Since the copy must match the original, write out each record word for word, skipping only the pictures.

Stored records
_ _ _ _ _ _ _

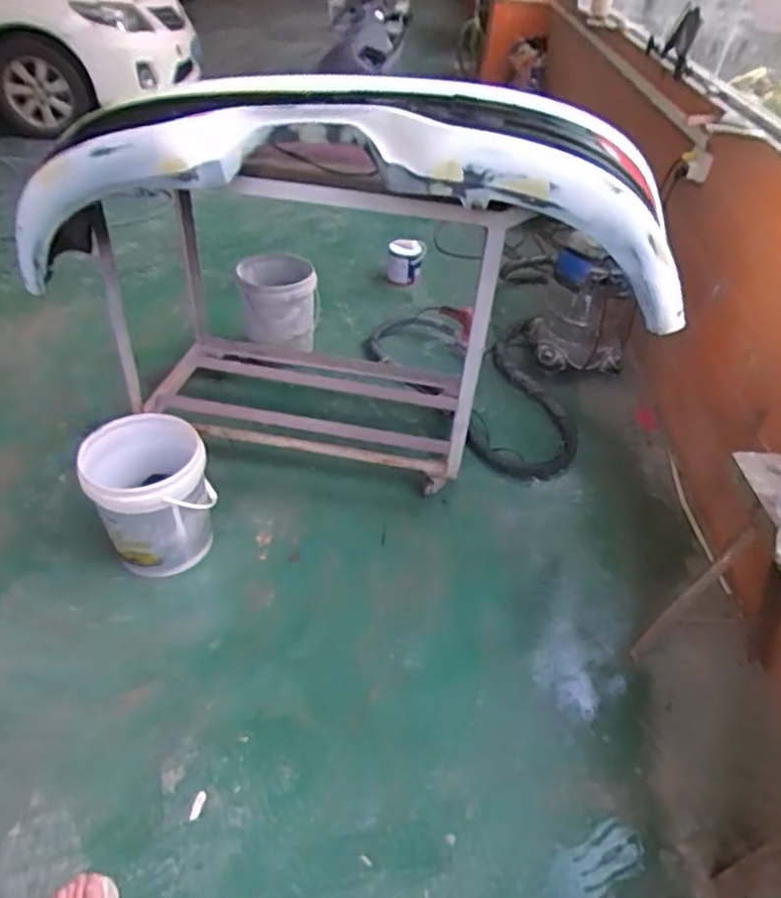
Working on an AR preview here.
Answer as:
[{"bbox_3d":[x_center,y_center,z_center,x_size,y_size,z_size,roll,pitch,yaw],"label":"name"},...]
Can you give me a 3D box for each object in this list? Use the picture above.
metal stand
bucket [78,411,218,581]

_ _ _ _ _ _ _

◆ **ANSWER BOX**:
Working on an AR preview here.
Answer as:
[{"bbox_3d":[x_center,y_center,z_center,x_size,y_size,z_size,roll,pitch,yaw],"label":"name"},...]
Can you give me a 3D box for each object in this list? Use the picture above.
metal stand
bucket [78,411,218,581]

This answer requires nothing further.